Woke to a gray half-light, the couch below and a warm fleece blanket shrouding my face. Tentatively poking my head out to peer through the open blinds, I studied shattered trees latticed across a gunmetal sky. It wasn’t quite dark but near enough to make me queasy.
I’ve never been one to care for waking at such an inauspicious moment. What’s worse, it’s the second time in as many days. Something about regaining consciousness at dusk fills me with dread. I fear if I die at that ill-fated hour I’ll be forever cast out, forced to wander the world a disembodied wraith.
Curiously, I once felt the same about dawn. One morning after driving gritty-eyed across the city to pick up Lori after an all-night shift, I pulled into her workplace as the sun lifted above the flat eastern horizon. It glinted off the steel and glass megaliths of downtown Denver, making me wonder uneasily if I would burst into flame or melt into a viscous puddle as befell the Wicked Witch of the West. That I didn’t had little effect on my disquietude other than to destabilize it yet further, leading me to question if my demise was merely postponed a short while to keep me dangling on tenterhooks. None of it makes sense but we all have our personal superstitions. Some are just more conventional and organized, though certainly no more rational. We exist at the whim of the universe.
I threw off the blanket and roused my grumblous self. The room was cold and filling with shadows and altogether too quiet. The kitchen light improved my mood as would a pot of coffee, which I started. I took a carrot from the fridge and set it in Sheba’s special bowl, but hunkered down in a fluff of gray fur she barely glanced at it. This was her “quiet time,” as I call it, where she prefers aloofness to companionship. Her demeanor wasn’t surprising considering the hour but it rattled me further. I decided to skip supper in favor of a beer and a handful of chocolate chips, a repast slightly less fulfilling than beer and chocolate donuts.
The thought instantly triggered a craving for the one thing absent from our larder. Indulgence and prolonged gratification have been hallmarks since power was restored after last week’s ice storm but they can be taken only so far. Expense alone rules out any permanency, and anyway I’ve lost a few pounds and very much like the feel of a looser belt. If I had a box of chocolate donuts, preferably in a near-frozen state, I’d methodically wolf them down one by one until the container was empty. This wouldn’t help my waistline but it would assuredly take the edge off the early evening, which by any measure has merit.
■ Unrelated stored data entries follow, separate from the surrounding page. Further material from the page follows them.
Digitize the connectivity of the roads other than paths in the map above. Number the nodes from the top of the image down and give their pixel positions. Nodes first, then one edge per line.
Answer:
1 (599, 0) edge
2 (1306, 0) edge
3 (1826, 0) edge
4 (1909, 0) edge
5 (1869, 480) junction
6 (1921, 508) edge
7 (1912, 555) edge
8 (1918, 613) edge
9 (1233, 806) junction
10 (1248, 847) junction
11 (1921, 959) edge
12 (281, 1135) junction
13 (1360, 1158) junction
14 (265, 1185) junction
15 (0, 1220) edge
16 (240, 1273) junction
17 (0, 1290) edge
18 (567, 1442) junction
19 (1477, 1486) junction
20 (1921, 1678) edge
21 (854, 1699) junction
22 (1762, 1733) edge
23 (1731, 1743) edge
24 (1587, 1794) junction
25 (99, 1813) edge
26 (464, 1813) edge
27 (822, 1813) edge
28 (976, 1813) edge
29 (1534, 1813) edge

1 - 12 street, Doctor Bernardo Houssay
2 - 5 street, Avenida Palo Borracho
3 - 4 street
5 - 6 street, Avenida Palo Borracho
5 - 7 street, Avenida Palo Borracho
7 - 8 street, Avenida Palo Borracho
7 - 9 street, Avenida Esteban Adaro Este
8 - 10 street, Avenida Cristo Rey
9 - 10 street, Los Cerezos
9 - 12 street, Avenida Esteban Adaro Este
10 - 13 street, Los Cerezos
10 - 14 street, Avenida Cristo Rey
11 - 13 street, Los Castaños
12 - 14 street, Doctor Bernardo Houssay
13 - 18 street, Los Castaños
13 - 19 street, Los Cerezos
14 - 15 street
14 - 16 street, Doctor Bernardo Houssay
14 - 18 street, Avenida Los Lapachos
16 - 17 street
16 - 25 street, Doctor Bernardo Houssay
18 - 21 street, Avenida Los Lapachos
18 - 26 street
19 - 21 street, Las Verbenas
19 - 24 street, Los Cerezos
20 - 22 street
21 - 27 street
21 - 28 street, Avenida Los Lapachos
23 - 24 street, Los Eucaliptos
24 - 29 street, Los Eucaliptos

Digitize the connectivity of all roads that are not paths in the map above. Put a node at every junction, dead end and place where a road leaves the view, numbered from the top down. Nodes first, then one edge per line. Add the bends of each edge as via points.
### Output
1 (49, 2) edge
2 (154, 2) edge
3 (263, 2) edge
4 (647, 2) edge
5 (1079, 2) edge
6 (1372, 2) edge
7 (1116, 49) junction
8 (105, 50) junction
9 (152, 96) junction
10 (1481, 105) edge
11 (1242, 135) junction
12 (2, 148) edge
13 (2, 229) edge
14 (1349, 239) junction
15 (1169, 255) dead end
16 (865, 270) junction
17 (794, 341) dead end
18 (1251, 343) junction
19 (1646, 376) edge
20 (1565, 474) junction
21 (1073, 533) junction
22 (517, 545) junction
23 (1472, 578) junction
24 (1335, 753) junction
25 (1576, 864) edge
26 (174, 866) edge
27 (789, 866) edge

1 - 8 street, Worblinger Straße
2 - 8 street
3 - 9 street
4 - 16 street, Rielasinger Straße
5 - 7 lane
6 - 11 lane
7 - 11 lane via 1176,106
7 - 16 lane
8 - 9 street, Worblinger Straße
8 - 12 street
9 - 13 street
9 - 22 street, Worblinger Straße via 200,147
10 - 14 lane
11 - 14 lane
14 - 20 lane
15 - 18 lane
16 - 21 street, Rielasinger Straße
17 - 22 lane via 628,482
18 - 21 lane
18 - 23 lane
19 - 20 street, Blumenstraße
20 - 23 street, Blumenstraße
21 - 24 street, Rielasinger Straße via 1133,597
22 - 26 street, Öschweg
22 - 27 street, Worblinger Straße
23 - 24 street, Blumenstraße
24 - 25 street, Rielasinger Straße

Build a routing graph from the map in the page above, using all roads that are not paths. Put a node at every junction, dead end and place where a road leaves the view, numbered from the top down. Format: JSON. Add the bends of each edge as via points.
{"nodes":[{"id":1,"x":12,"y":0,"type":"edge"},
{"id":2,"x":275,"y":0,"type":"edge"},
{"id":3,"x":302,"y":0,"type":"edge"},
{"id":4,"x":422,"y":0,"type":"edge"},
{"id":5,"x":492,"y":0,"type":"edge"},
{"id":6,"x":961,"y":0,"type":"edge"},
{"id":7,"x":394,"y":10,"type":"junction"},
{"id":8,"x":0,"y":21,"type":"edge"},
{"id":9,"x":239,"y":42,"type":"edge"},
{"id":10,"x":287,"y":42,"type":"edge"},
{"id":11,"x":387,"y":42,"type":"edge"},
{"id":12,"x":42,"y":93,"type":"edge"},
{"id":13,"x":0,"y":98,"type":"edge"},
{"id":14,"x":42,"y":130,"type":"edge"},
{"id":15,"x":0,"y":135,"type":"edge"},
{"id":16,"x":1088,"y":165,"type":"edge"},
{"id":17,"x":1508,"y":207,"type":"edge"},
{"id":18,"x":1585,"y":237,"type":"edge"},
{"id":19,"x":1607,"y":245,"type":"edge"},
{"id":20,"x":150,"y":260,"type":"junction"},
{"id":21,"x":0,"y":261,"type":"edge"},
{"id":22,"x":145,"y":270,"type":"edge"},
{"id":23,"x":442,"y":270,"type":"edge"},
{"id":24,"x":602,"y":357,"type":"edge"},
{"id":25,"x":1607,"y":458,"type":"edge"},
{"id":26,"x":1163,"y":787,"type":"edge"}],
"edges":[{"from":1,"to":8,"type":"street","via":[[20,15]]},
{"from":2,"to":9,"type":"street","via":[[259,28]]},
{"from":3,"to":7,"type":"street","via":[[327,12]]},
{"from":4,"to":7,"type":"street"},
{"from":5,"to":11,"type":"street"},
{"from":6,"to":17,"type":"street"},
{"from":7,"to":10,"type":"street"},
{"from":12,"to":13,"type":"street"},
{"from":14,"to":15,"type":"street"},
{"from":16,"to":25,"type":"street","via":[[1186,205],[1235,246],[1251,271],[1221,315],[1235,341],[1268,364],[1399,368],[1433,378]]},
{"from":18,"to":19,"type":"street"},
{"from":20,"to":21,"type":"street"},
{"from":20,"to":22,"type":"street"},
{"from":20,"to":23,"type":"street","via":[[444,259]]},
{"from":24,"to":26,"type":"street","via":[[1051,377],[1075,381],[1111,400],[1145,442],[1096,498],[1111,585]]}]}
Besides turning up the thermostat a few notches I’ve also been consuming more coffee. It took thirty minutes for the percolator to do its job on the kerosene heater but only a matter of minutes with electricity. Deprivation wakens us to the marvels of technology as nothing else can. Heat, current, a cold beer, light at the flick of a switch, all were unfathomable to primitive man, and dusk a time of haste before darkness imposed a kind of monastic seclusion. Now we run 24/7 and still I don’t have chocolate donuts. Humanity evolves apace yet is rife with these unavoidable glitches.
Outside, light bled away to a thin red smear lapping the horizon. As it shaded to charcoal a new luminance emerged, a pale aura emanating off the snowy fields. It lent an otherworldy ambiance to the falling night, a moonscape deepening my sense of solitude.
Since Sheba remained incommunicado, I turned on the stereo and selected some atmospheric tunes. From high school on, music has been crucial as a mood-setter. I wasn’t surprised at how much I missed it during the extended power outage but the longer I went without it the more desperate I became, until desire turned to lust whenever I saw Lori with her Nano. One time I snuck a listen and was transported beyond this shell into some farflung universe, but I didn’t remain there long because I wanted to preserve the battery for her.
The computer speakers being mediocre, I switched to my new iPod and twisted the earphones into my ears. The difference was breathtaking.
I’m transported to a stream bank, staring through a spotting scope at a slender buff bird imitating a cattail. It was a least bittern, rare in that part of Colorado, and I’d come looking for it with my gastroenterologist friend, Joe Roller. About the time we congratulated ourselves, a heavy crashing splintered the bucolic scene. Joe Tenbrink, a tall, hulking Frankenstein of a man, floundered through chest-high willows with the finesse of a rhino and boomed out, “Find it?” Shouting was his usual mode of speech, having lost most of his hearing during artillery barrages in WWII. He confided once that he could no longer hear birdsong and wondered which was worse, losing sight or hearing.
And now I’m succumbing to the same ailment.
Music now in my head, going places, the moon rising on a frozen Juganine Creek, on frozen steel tracks leading from nowhere to nowhere, on trees broken and resilient and ghostly and ghostly their shadows stretched thin and wan on snow and ice and on the frozen cold road rutted and half-melted and refrozen and colder still and the music warm as spring sunshine. Going places, up the stairs to the bookcase where I keep unread books, picking one to read, the iPod in hand, past the drawer with the old portable cassette player, that dinosaur, and I think, Joe, if only you could have lived to hear this, to have this miracle in your hand, the music in your head, the moon on the snow, the owl calling from the field, the music, what it does, where it takes you.